[BRANO DA LEGGERE]
Empedocle non descrive l’occhio di Timofonte o di Nedo; descrive l’occhio, quello di tutti gli uomini. E per farlo lo paragona a un processo fisico: la lanterna, un oggetto che lascia passare fotoni ma non venti o pioggia. Qualcosa di duraturo, che può essere ricostruito, e che è importante non per l’aspetto che ha, ma per come funziona. In questa ricerca di termini generali, Empedocle parte dalla poesia e finisce per fare filosofia.
Ancora più in là si spingeva Eraclito, detto «l’oscuro» non a caso. Perché i paragoni di Eraclito non riguardano i processi, ma qualcosa di ancora più generale: i concetti.
«Se scendiamo due volte nello stesso fiume, ogni volta diversa è l’acqua che vi affluisce», dice Eraclito in uno dei suoi frammenti più famosi. Qui l’immagine è un qualcosa che non può essere visto, né toccato, ma è un concetto astratto.
Parallelamente, si sviluppa un altro tipo di concetto astratto. Gli intellettuali della Magna Grecia iniziano a ragionare di oggetti che non esistono: oggetti che si chiamano punti, rette, angoli. Idealizzazioni dei nodi, delle corde tese, dei picchetti con cui gli architetti egizi facevano geometria. E proprio maneggiando questi oggetti astratti, con la sola forza del pensiero, costruiscono quegli oggetti eterni di cui parlavamo prima: i teoremi.

Il quadrato costruito sull’ipotenusa è la somma dei quadrati costruiti sui due cateti

L’affermazione che molti di noi incontrano come primo teorema della loro esistenza è il teorema di Pitagora.
Tale teorema, che tutti noi alle medie abbiamo imparato a odiare, non è detto così perché Pitagora è stato il primo omino sulla faccia della terra ad aver congetturato che la somma dei quadrati costruiti sui due cateti è uguale al quadrato costruito sull’ipotenusa. Tale curiosa uguaglianza era nota anche agli antichi egizi, i quali per costruire angoli retti usavano la seguente procedura: annodati insieme dodici tratti di corda in un anello, stendevano sul terreno cinque tratti consecutivi (quella che Pitagora avrebbe chiamato ipotenusa), fissando a terra gli estremi, dopodiché tiravano il resto della corda prendendolo nel nodo che distava tre tratti di corda da uno dei punti fissati. Si formava così un triangolo con i lati rispettivamente di tre, quattro e cinque pezzi di corda: facendo il quadrato dei tre numeri, si può trovare facilmente che esso rispetta le nostre pitagoriche aspettative.
[/BRANO DA LEGGERE]
[ESTRATTI DEI DATI]
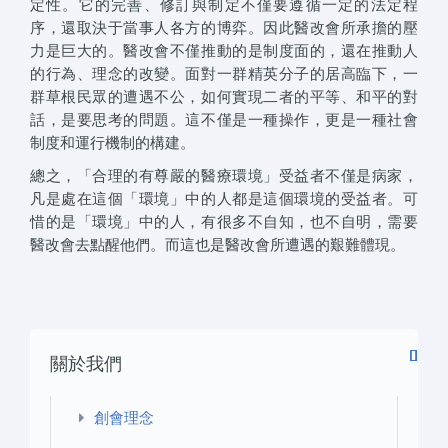
定性。它的完善、修訂與制定不僅要遵循一定的法定程
序，還取決于當事人各方的博弈。因此醫改會所承擔的壓
力是巨大的。醫改會不僅推動的是制度面的，還在推動人
的行為、理念的改變。面對一群精英分子的居高臨下，一
群草根民眾的遭遇不公，如何實現二者的平等、和平的對
話，是要思考的問題。這不僅是一種操作，更是一種社會
制度和運行機制的構建。
總之，「合理的有尊嚴的醫療環境」受益者不僅是病家，
凡是處在這個「環境」中的人都是這個環境的受益者。可
惜的是「環境」中的人，有很多不自知，也不自明，需要
醫改會去點醒他們。而這也是醫改會所遭遇的艱難體現。
關於我們
創會理念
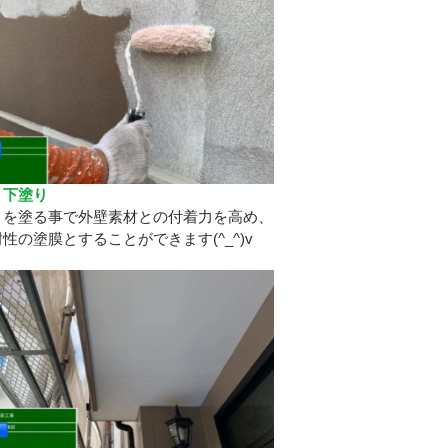
 下塗り
りを塗る事で外壁素材との付着力を高め、
性の塗膜とすることができます(^_^)v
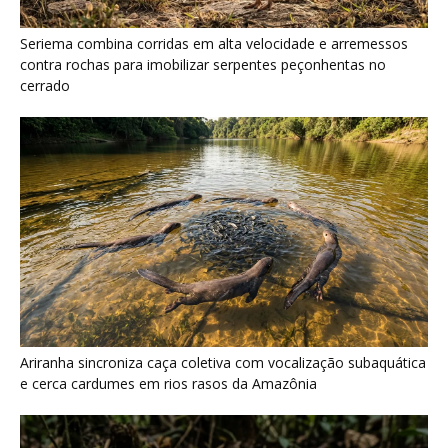
Ariranha sincroniza caça coletiva com vocalização subaquática
e cerca cardumes em rios rasos da Amazônia
Surucucu detecta calor pela fosseta loreal e prepara ataque de
emboscada no escuro da floresta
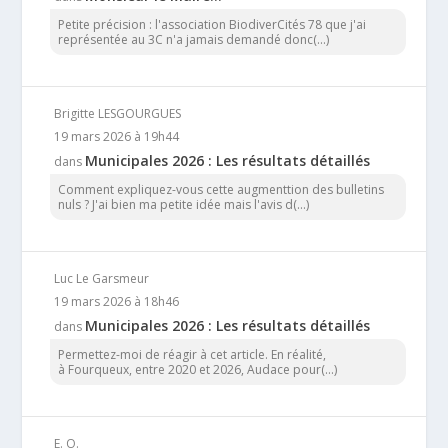
Petite précision : l'association BiodiverCités 78 que j'ai
représentée au 3C n'a jamais demandé donc(...)
Brigitte LESGOURGUES
19 mars 2026 à 19h44
Municipales 2026 : Les résultats détaillés
dans
Comment expliquez-vous cette augmenttion des bulletins
nuls ? J'ai bien ma petite idée mais l'avis d(...)
Luc Le Garsmeur
19 mars 2026 à 18h46
Municipales 2026 : Les résultats détaillés
dans
Permettez-moi de réagir à cet article. En réalité,
à Fourqueux, entre 2020 et 2026, Audace pour(...)
E. O.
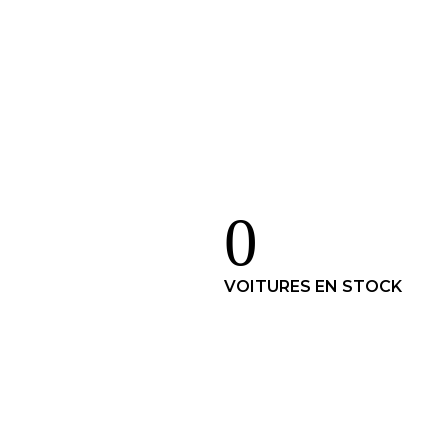
0
VOITURES EN STOCK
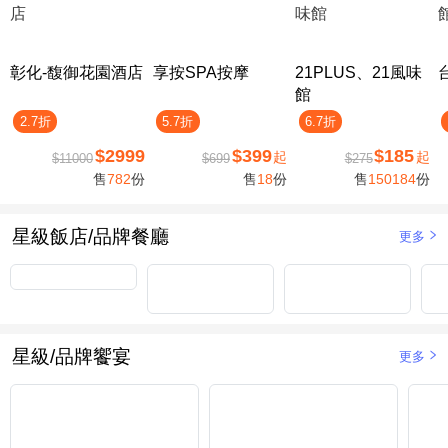
彰化-馥御花園酒店
享按SPA按摩
21PLUS、21風味
館
2.7折
5.7折
6.7折
$2999
$399
$185
起
起
$11000
$699
$275
售
782
份
售
18
份
售
150184
份
星級飯店/品牌餐廳
更多
星級/品牌饗宴
更多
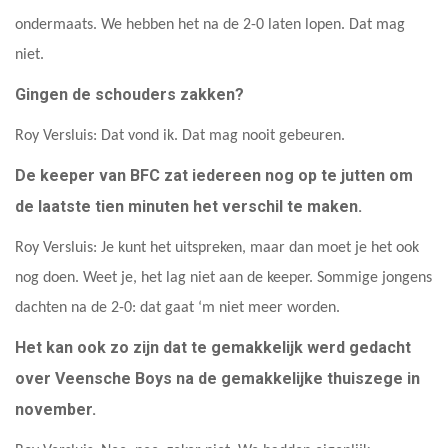
ondermaats. We hebben het na de 2-0 laten lopen. Dat mag
niet.
Gingen de schouders zakken?
Roy Versluis: Dat vond ik. Dat mag nooit gebeuren.
De keeper van BFC zat iedereen nog op te jutten om
de laatste tien minuten het verschil te maken.
Roy Versluis: Je kunt het uitspreken, maar dan moet je het ook
nog doen. Weet je, het lag niet aan de keeper. Sommige jongens
dachten na de 2-0: dat gaat ‘m niet meer worden.
Het kan ook zo zijn dat te gemakkelijk werd gedacht
over Veensche Boys na de gemakkelijke thuiszege in
november.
[/ESTRATTI DEI DATI]
* [ISTRUZIONI DI LAVORO]
- 1) Riscrivi la parte del brano da leggere che si apre con le parole contenenti "Empedocle non descrive" e si chiude con "un concetto astratto.", cambiando "lanterna" in "lucerna".
- 2) Rispondi a queste domande sul brano da leggere:
(a) A quale oggetto Empedocle paragona l'occhio?
(b) Con quale soprannome era detto Eraclito?
(c) Quanti tratti di corda annodavano in un anello gli antichi egizi per costruire angoli retti?
Le voci non hanno alcun ruolo in questo esercizio.

* [RISPOSTE PER PUNTO]
- 1)
Empedocle non descrive l’occhio di Timofonte o di Nedo; descrive l’occhio, quello di tutti gli uomini. E per farlo lo paragona a un processo fisico: la lucerna, un oggetto che lascia passare fotoni ma non venti o pioggia. Qualcosa di duraturo, che può essere ricostruito, e che è importante non per l’aspetto che ha, ma per come funziona. In questa ricerca di termini generali, Empedocle parte dalla poesia e finisce per fare filosofia.
Ancora più in là si spingeva Eraclito, detto «l’oscuro» non a caso. Perché i paragoni di Eraclito non riguardano i processi, ma qualcosa di ancora più generale: i concetti.
«Se scendiamo due volte nello stesso fiume, ogni volta diversa è l’acqua che vi affluisce», dice Eraclito in uno dei suoi frammenti più famosi. Qui l’immagine è un qualcosa che non può essere visto, né toccato, ma è un concetto astratto.

- 2)
(a) A una lanterna.
(b) «L'oscuro».
(c) Dodici.